Extrait retenu:
*****
Voir Etudes et intégration - Faire connaître les valeurs de la République.

Extrait concernant la laïcité.

 

La République française a fondé un modèle de laïcité singulier qui a servi et sert encore de modèle ou de contre modèle. La dimension multiculturelle de sociétés modernes actuelles justifierait pour certains la remise en question de ce modèle, auquel pourtant l’immense majorité des Français demeurent attachés. Le premier article de la Constitution de 1958 place la laïcité en deuxième rang des principes qui fonde la république : « La France est une République indivisible, laïque, démocratique et sociale ».

 

Pour faire comprendre aux nouveaux venus dans la République pourquoi la France est si attachée à sa laïcité, il faut en retracer l’histoire et dire en quoi elle est un élément essentiel de la pacification de l’espace social.

Portée par les idées des Lumières, elles-mêmes héritées de l’Angleterre et de la jeune démocratie américaine, la Révolution française constitue le départ de l’aventure laïque française. Le cheminement vers la laïcité de l’État propre à l’histoire nationale est un récit des conflits internes à la société et met en lumière la construction identitaire républicaine et démocratique.

 

Avant que l’on parle du « pacte » laïque français, il y eut une guerre idéologique et politique de

la Révolution à la veille de la Première Guerre mondiale.
*****
Données fournies:

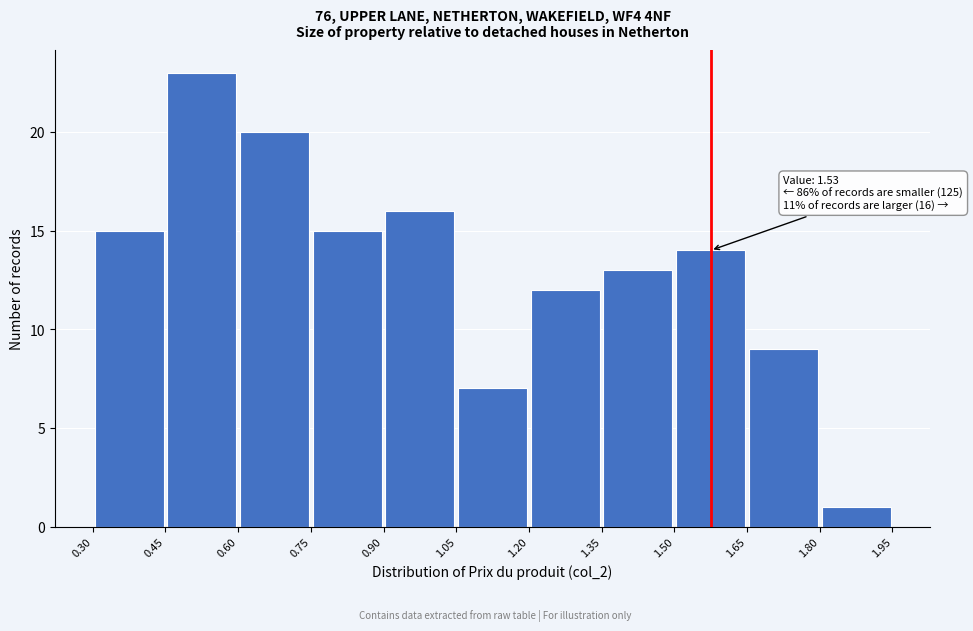

Which range on the x-axis has the tallest bar?

0.45 to 0.60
*****
Travail demandé:
[1] D'après l'extrait sur la laïcité, à quel rang le premier article de la Constitution de 1958 place-t-il la laïcité parmi les principes qui fondent la République ?
[2] Selon l'extrait sur la laïcité, pourquoi faut-il retracer l'histoire de la laïcité devant les nouveaux venus dans la République ?
Les lignes fournies ne jouent aucun rôle dans ce travail.

Corrigé:
[1] Il la place au deuxième rang.

[2] Il faut retracer cette histoire pour leur faire comprendre pourquoi la France est si attachée à sa laïcité. Il s'agit aussi de montrer en quoi celle-ci est un élément essentiel de la pacification de l'espace social.